In welchen Ländern gibt es ein Selbstbestimmungsgesetz?

  • Insgesamt gibt es in zwölf Ländern ein vergleichbares Gesetz.
  • Argentinien war 2012 das erste Land, das eine Änderung des Geschlechtseintrags per Selbstauskunft ermöglichte.
  • Zudem gibt es ähnliche Gesetze in Malta, Dänemark, Luxemburg, Belgien, Irland, Portugal, Island, Neuseeland, Norwegen, Uruguay und der Schweiz.

Welchen Einfluss hat das geplante Selbstbestimmungsgesetz auf den Sport? 

Über die Zulassung zu sportlichen Wettbewerben entscheiden die Sportverbände in eigener Zuständigkeit. Das ändert sich nicht durch das Selbstbestimmungsgesetz.

Was ist mit dem Offenbarungsverbot gemeint?

  • Im jetzigen Transsexuellengesetz (TSG) gibt es bereits ein Offenbarungsverbot. Nach einer Änderung der Vornamen dürfen die früheren Vornamen gegen den Willen der Betroffenen nicht offenbart oder ausgeforscht werden, es sei denn, dass besondere Gründe des öffentlichen Interesses dies erfordern oder ein rechtliches Interesse glaubhaft gemacht wird. 
  • Das Gesetz wird ein erweitertes und bußgeldbewehrtes Offenbarungsverbot enthalten. Es soll verhindern, dass transgeschlechtliche, aber auch intergeschlechtliche und nichtbinäre Menschen gegen ihren Willen zwangsgeoutet werden.

Ist trans* ein neues Phänomen, etwa eine "Modeerscheinung"?

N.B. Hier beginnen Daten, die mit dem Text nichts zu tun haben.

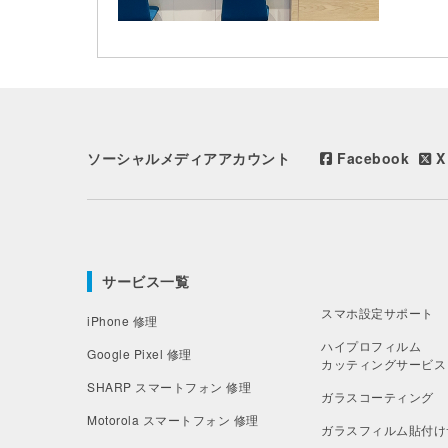
ソーシャルメディアアカウント
Facebook
X 
サービス一覧
スマホ設定サポート
iPhone 修理
ハイプロフィルム
Google Pixel 修理
カッティングサービス
SHARP スマートフォン 修理
ガラスコーティング
Motorola スマートフォン 修理
ガラスフィルム貼付け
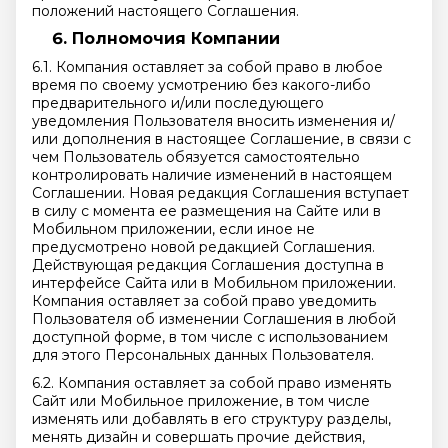
положений настоящего Соглашения.
Полномочия Компании
6.1. Компания оставляет за собой право в любое
время по своему усмотрению без какого-либо
предварительного и/или последующего
уведомления Пользователя вносить изменения и/
или дополнения в настоящее Соглашение, в связи с
чем Пользователь обязуется самостоятельно
контролировать наличие изменений в настоящем
Соглашении. Новая редакция Соглашения вступает
в силу с момента ее размещения на Сайте или в
Мобильном приложении, если иное не
предусмотрено новой редакцией Соглашения.
Действующая редакция Соглашения доступна в
интерфейсе Сайта или в Мобильном приложении.
Компания оставляет за собой право уведомить
Пользователя об изменении Соглашения в любой
доступной форме, в том числе с использованием
для этого Персональных данных Пользователя.
6.2. Компания оставляет за собой право изменять
Сайт или Мобильное приложение, в том числе
изменять или добавлять в его структуру разделы,
менять дизайн и совершать прочие действия,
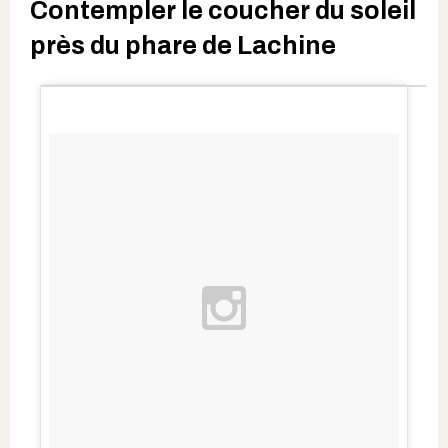
Contempler le coucher du soleil
près du phare de Lachine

  • Vielfältige geschlechtliche Identitäten gab es schon immer. In manchen Gesellschaften wurde bis zum Kolonialismus respektvoll mit dieser Vielfalt umgegangen. In vielen Gesellschaften - so auch in Deutschland - wurde geschlechtliche Vielfalt jedoch über Jahrhunderte ignoriert beziehungsweise als krankhaft angesehen und unterdrückt. Inzwischen gibt es eine Entwicklung hin zu mehr Sichtbarkeit, Offenheit und Anerkennung von transgeschlechtlichen Personen. Die Tatsache, dass sich transgeschlechtliche Personen vermehrt outen, bedeutet nicht, dass es auch mehr transgeschlechtliche Personen gibt.
  • Wenn sich gesellschaftliche Annahmen in eine progressive Richtung entwickeln, machen diejenigen, die diesen Fortschritt nicht gutheißen, oft eine "gesellschaftliche Ansteckung" als eine Art "Modeerscheinung" dafür verantwortlich. Dasselbe Argument fand sich bereits zur vermeintlichen Trendhaftigkeit von Scheidung oder zu lesbischer, schwuler und bisexueller Identität.